EXERCISE INSTRUCTIONS:
Copy out the records below word for word, leaving out the pictures.

* * * * * * *

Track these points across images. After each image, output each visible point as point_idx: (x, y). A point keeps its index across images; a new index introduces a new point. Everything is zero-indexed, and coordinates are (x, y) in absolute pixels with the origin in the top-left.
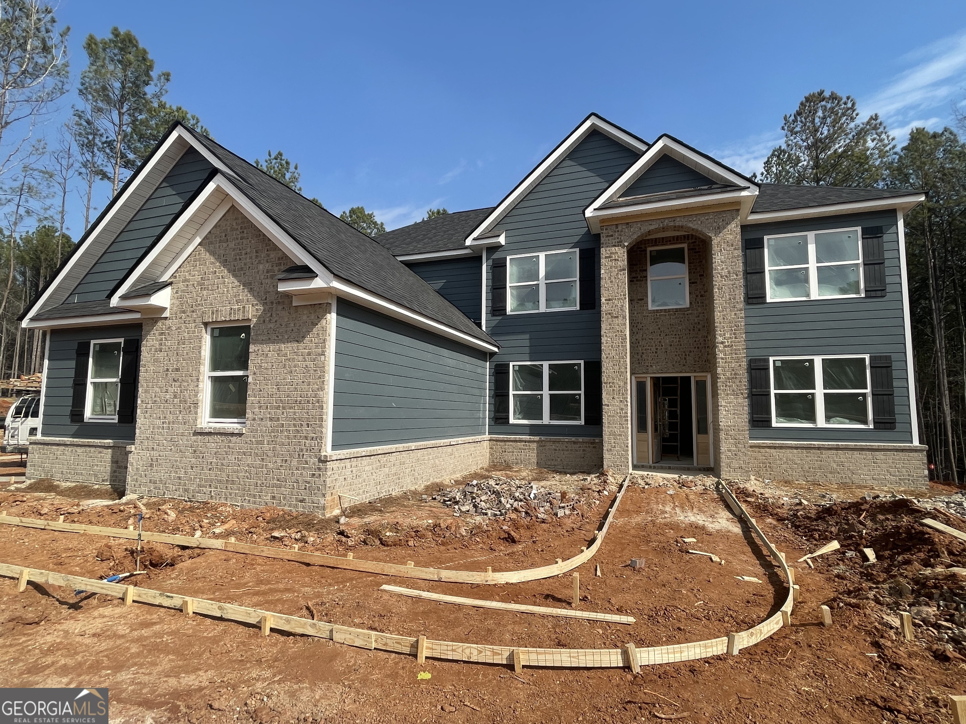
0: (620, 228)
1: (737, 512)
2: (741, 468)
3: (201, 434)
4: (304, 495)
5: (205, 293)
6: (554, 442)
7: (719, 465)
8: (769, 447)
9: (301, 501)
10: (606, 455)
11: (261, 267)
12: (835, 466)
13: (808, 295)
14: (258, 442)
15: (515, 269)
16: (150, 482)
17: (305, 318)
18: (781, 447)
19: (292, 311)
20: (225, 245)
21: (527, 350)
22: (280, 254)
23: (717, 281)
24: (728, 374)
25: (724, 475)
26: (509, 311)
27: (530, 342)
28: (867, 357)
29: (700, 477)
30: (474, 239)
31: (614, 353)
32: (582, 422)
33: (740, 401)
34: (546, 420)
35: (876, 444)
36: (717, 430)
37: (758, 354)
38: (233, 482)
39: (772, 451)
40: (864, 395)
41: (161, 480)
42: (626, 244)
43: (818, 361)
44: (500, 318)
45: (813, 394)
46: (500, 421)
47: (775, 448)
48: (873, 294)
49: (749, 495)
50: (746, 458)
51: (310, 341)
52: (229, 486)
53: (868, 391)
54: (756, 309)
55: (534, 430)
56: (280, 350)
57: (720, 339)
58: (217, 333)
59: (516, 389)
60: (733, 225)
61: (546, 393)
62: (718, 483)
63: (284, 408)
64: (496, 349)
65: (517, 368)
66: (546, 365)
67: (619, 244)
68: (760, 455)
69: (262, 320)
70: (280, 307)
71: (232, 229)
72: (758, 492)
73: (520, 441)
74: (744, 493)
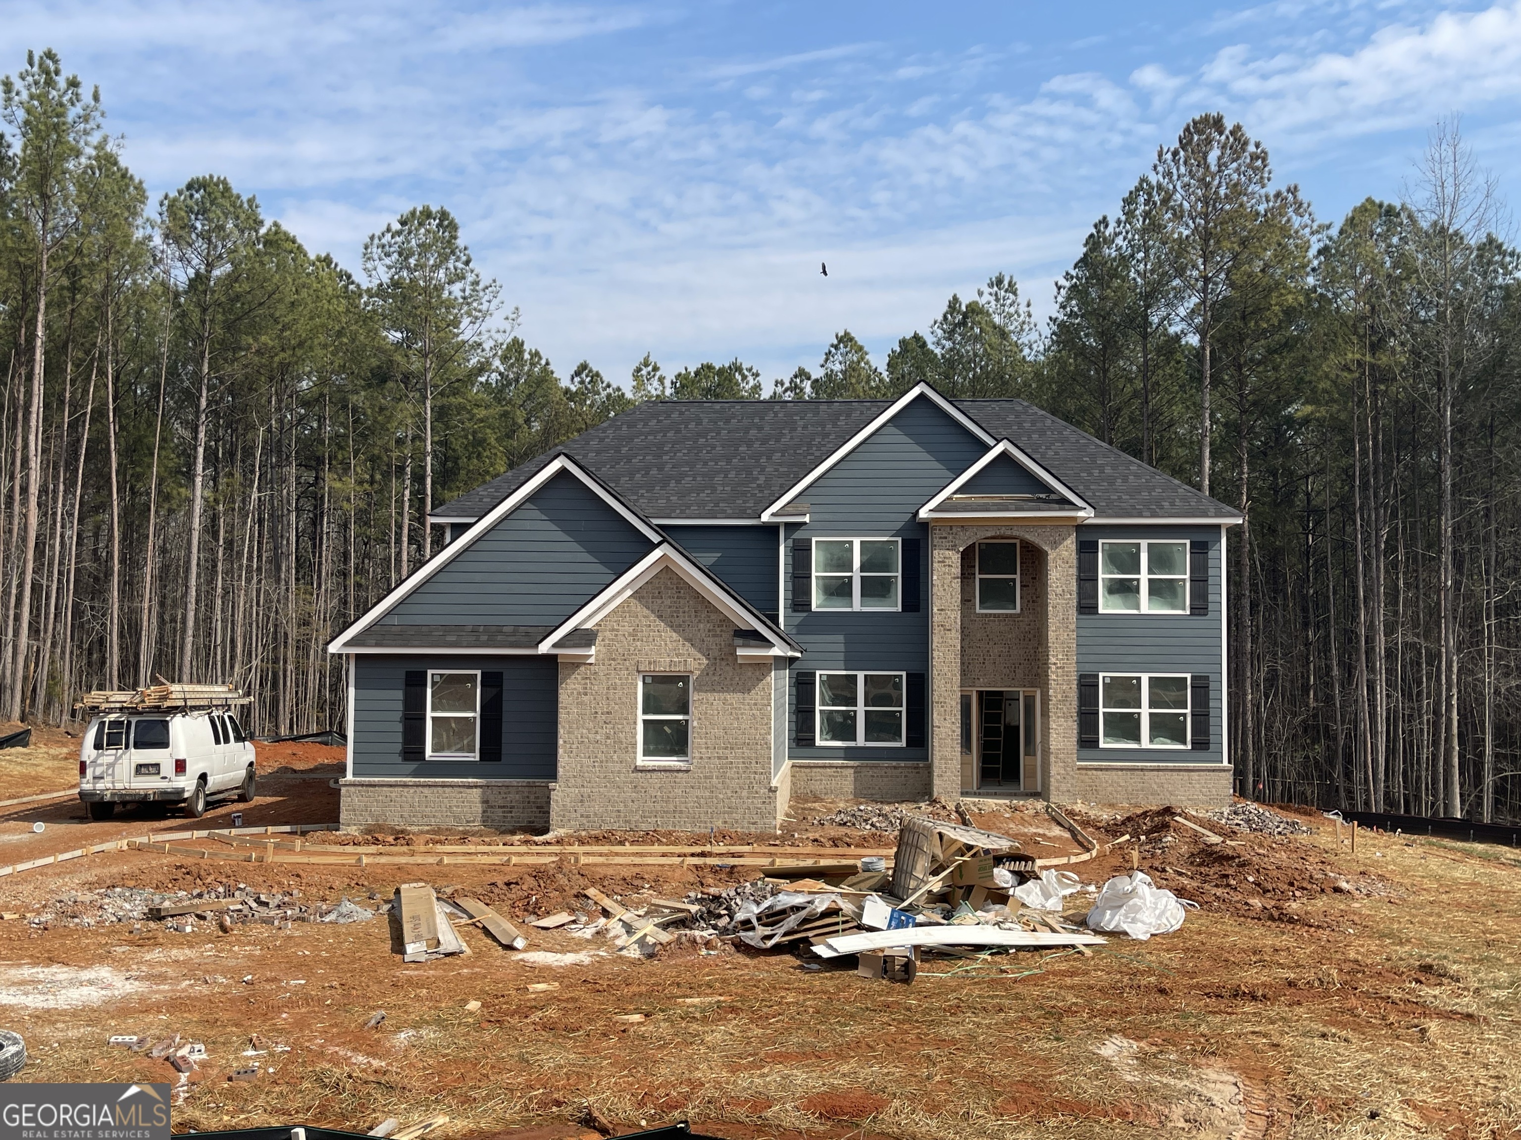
0: (954, 530)
1: (1067, 825)
2: (1069, 791)
3: (641, 771)
4: (756, 818)
5: (639, 643)
6: (871, 767)
7: (1049, 789)
8: (1096, 769)
9: (753, 824)
10: (936, 781)
11: (701, 626)
12: (1155, 787)
13: (1138, 608)
14: (706, 777)
15: (821, 553)
16: (582, 816)
17: (750, 674)
18: (1107, 769)
19: (737, 667)
20: (659, 601)
21: (841, 656)
22: (722, 617)
23: (1052, 599)
24: (1059, 697)
25: (1053, 799)
26: (814, 608)
27: (846, 647)
28: (1188, 676)
29: (1031, 801)
30: (773, 515)
31: (946, 669)
32: (903, 743)
33: (1070, 723)
34: (861, 740)
35: (1191, 765)
36: (1046, 752)
37: (1088, 669)
38: (681, 812)
39: (1099, 773)
40: (1184, 715)
41: (595, 814)
42: (961, 549)
43: (1145, 678)
44: (805, 614)
45: (1139, 714)
46: (804, 743)
47: (1101, 770)
48: (1197, 611)
49: (1077, 815)
50: (1074, 782)
51: (756, 694)
52: (677, 815)
53: (1188, 711)
54: (1088, 620)
55: (850, 754)
56: (725, 699)
57: (1052, 660)
58: (648, 680)
59: (823, 703)
60: (1069, 541)
61: (861, 709)
62: (1048, 807)
63: (732, 748)
64: (799, 655)
65: (824, 678)
66: (861, 675)
67: (953, 548)
68: (1087, 777)
69: (705, 673)
70: (724, 663)
71: (667, 588)
72: (1083, 811)
73: (831, 767)
74: (1071, 813)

* * * * * * *

TASK RESPONSE:
Track these points across images. After each image, output each visible point as point_idx: (x, y). A point keeps its index across images; a new index introduces a new point. Everything is zero-indexed, and coordinates are (x, y) in absolute pixels with the origin in the top-left.
0: (620, 228)
1: (737, 512)
2: (741, 468)
3: (201, 434)
4: (304, 495)
5: (205, 293)
6: (554, 442)
7: (719, 465)
8: (769, 447)
9: (301, 501)
10: (606, 455)
11: (261, 267)
12: (835, 466)
13: (808, 295)
14: (258, 442)
15: (515, 269)
16: (150, 482)
17: (305, 318)
18: (781, 447)
19: (292, 311)
20: (225, 245)
21: (527, 350)
22: (280, 254)
23: (717, 281)
24: (728, 374)
25: (724, 475)
26: (509, 311)
27: (530, 342)
28: (867, 357)
29: (700, 477)
30: (474, 239)
31: (614, 353)
32: (582, 422)
33: (740, 401)
34: (546, 420)
35: (876, 444)
36: (717, 430)
37: (758, 354)
38: (233, 482)
39: (772, 451)
40: (864, 395)
41: (161, 480)
42: (626, 244)
43: (818, 361)
44: (500, 318)
45: (813, 394)
46: (500, 421)
47: (775, 448)
48: (873, 294)
49: (749, 495)
50: (746, 458)
51: (310, 341)
52: (229, 486)
53: (868, 391)
54: (756, 309)
55: (534, 430)
56: (280, 350)
57: (720, 339)
58: (217, 333)
59: (516, 389)
60: (733, 225)
61: (546, 393)
62: (718, 483)
63: (284, 408)
64: (496, 349)
65: (517, 368)
66: (546, 365)
67: (619, 244)
68: (760, 455)
69: (262, 320)
70: (280, 307)
71: (232, 229)
72: (758, 492)
73: (520, 441)
74: (744, 493)
0: (954, 530)
1: (1067, 825)
2: (1069, 791)
3: (641, 771)
4: (756, 818)
5: (639, 643)
6: (871, 767)
7: (1049, 789)
8: (1096, 769)
9: (753, 824)
10: (936, 781)
11: (701, 626)
12: (1155, 787)
13: (1138, 608)
14: (706, 777)
15: (821, 553)
16: (582, 816)
17: (750, 674)
18: (1107, 769)
19: (737, 667)
20: (659, 601)
21: (841, 656)
22: (722, 617)
23: (1052, 599)
24: (1059, 697)
25: (1053, 799)
26: (814, 608)
27: (846, 647)
28: (1188, 676)
29: (1031, 801)
30: (773, 515)
31: (946, 669)
32: (903, 743)
33: (1070, 723)
34: (861, 740)
35: (1191, 765)
36: (1046, 752)
37: (1088, 669)
38: (681, 812)
39: (1099, 773)
40: (1184, 715)
41: (595, 814)
42: (961, 549)
43: (1145, 678)
44: (805, 614)
45: (1139, 714)
46: (804, 743)
47: (1101, 770)
48: (1197, 611)
49: (1077, 815)
50: (1074, 782)
51: (756, 694)
52: (677, 815)
53: (1188, 711)
54: (1088, 620)
55: (850, 754)
56: (725, 699)
57: (1052, 660)
58: (648, 680)
59: (823, 703)
60: (1069, 541)
61: (861, 709)
62: (1048, 807)
63: (732, 748)
64: (799, 655)
65: (824, 678)
66: (861, 675)
67: (953, 548)
68: (1087, 777)
69: (705, 673)
70: (724, 663)
71: (667, 588)
72: (1083, 811)
73: (831, 767)
74: (1071, 813)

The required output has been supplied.